The `pg_locks` view shows current lock state:




SELECT locktype, relation::regclass, mode, granted,


pid, virtualtransaction


FROM pg_locks


WHERE NOT granted;





This query reveals which backends are waiting for locks and who holds them. The `pg_blocking_pids()` function helps identify blockers:




SELECT pid, pg_blocking_pids(pid) AS blocked_by,


state, query


FROM pg_stat_activity


WHERE state = 'active';





MVCC Bloat

MVCC's strength creates a weakness: dead row versions accumulate. Old row versions remain until they become visible to no active snapshot. This is called bloat.

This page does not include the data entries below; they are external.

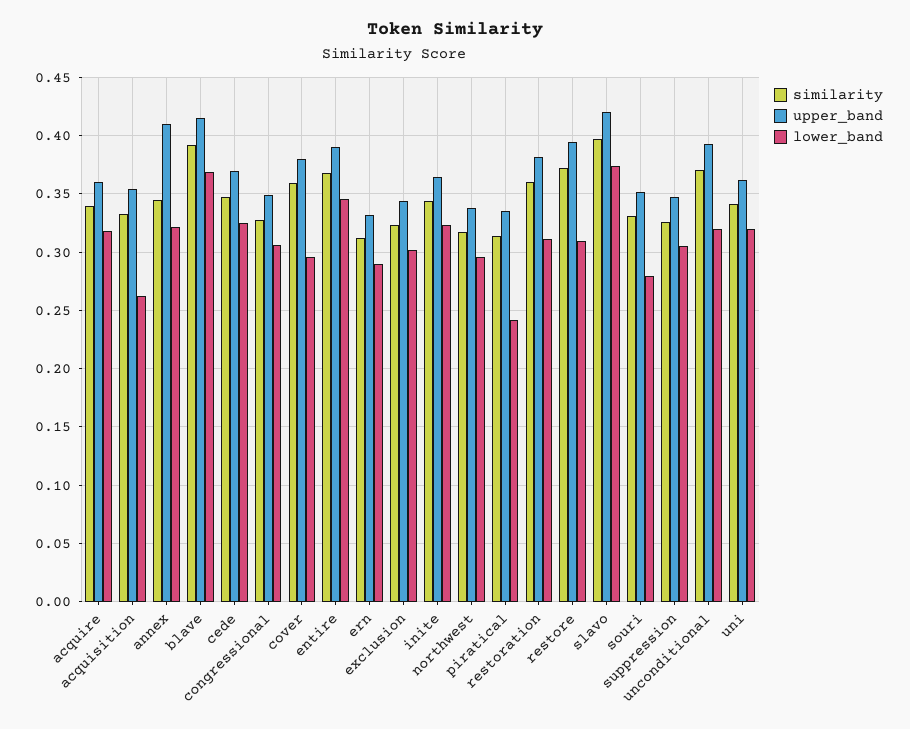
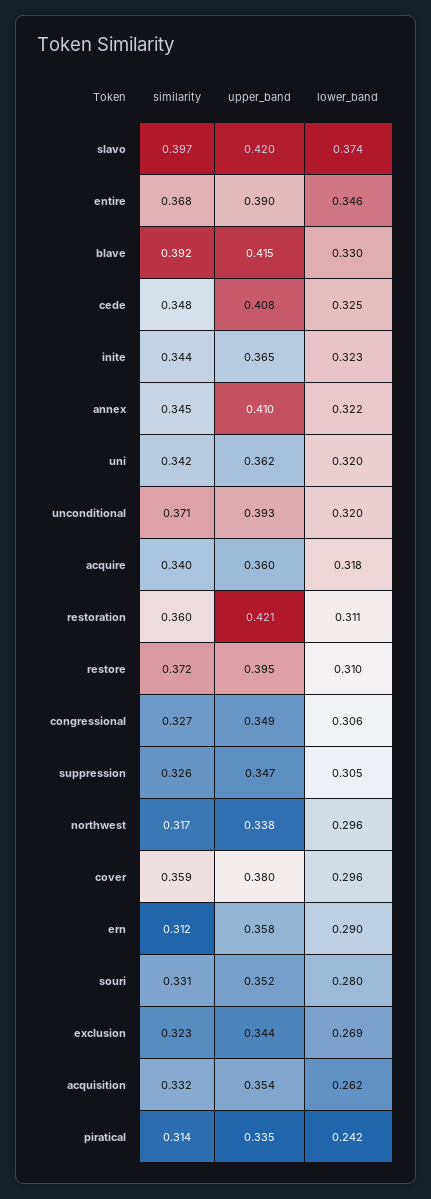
  {
    "similarity": {
      "acquire": 0.34,
      "acquisition": 0.332,
      "annex": 0.345,
      "blave": 0.392,
      "cede": 0.348,
      "congressional": 0.327,
      "cover": 0.359,
      "entire": 0.368,
      "ern": 0.312,
      "exclusion": 0.323,
      "inite": 0.344,
      "northwest": 0.317,
      "piratical": 0.314,
      "restoration": 0.36,
      "restore": 0.372,
      "slavo": 0.397,
      "souri": 0.331,
      "suppression": 0.326,
      "unconditional": 0.371,
      "uni": 0.342
    },
    "upper_band": {
      "acquire": 0.36,
      "acquisition": 0.354,
      "annex": 0.41,
      "blave": 0.415,
-     "cede": 0.37,
+     "cede": 0.408,
      "congressional": 0.349,
      "cover": 0.38,
      "entire": 0.39,
-     "ern": 0.33,
+     "ern": 0.358,
      "exclusion": 0.344,
      "inite": 0.365,
      "northwest": 0.338,
      "piratical": 0.335,
-     "restoration": 0.38,
+     "restoration": 0.421,
      "restore": 0.395,
      "slavo": 0.42,
      "souri": 0.352,
      "suppression": 0.347,
      "unconditional": 0.393,
      "uni": 0.362
    },
    "lower_band": {
      "acquire": 0.318,
      "acquisition": 0.262,
      "annex": 0.322,
-     "blave": 0.37,
+     "blave": 0.33,
      "cede": 0.325,
      "congressional": 0.306,
      "cover": 0.296,
      "entire": 0.346,
      "ern": 0.29,
-     "exclusion": 0.3,
+     "exclusion": 0.269,
      "inite": 0.323,
      "northwest": 0.296,
      "piratical": 0.242,
      "restoration": 0.311,
      "restore": 0.31,
      "slavo": 0.374,
      "souri": 0.28,
      "suppression": 0.305,
      "unconditional": 0.32,
      "uni": 0.32
    }
  }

-- Query to estimate table bloat


SELECT schemaname, tablename,


n_dead_tup, n_live_tup,


ROUND(n_dead_tup * 100.0 / NULLIF(n_live_tup + n_dead_tup, 0), 2) AS dead_pct


FROM pg_stat_user_tables


ORDER BY dead_pct DESC;





`VACUUM` reclaims space from dead tuples. `VACUUM FREEZE` prevents transaction ID wraparound, an operational imperative in PostgreSQL:




VACUUM ANALYZE accounts;


-- For aggressive cleanup:


VACUUM (VERBOSE, INDEX_CLEANUP ON) accounts;





Summary

PostgreSQL's MVCC provides the foundation: readers and writers coexist without blocking. On top of MVCC, row-level locks enable pessimistic patterns when needed. The key is choosing the right strategy for each operation and monitoring for deadlocks, long-held locks, and MVCC bloat. Proper concurrency control is what separates a smoothly scaling application from one that stalls under load.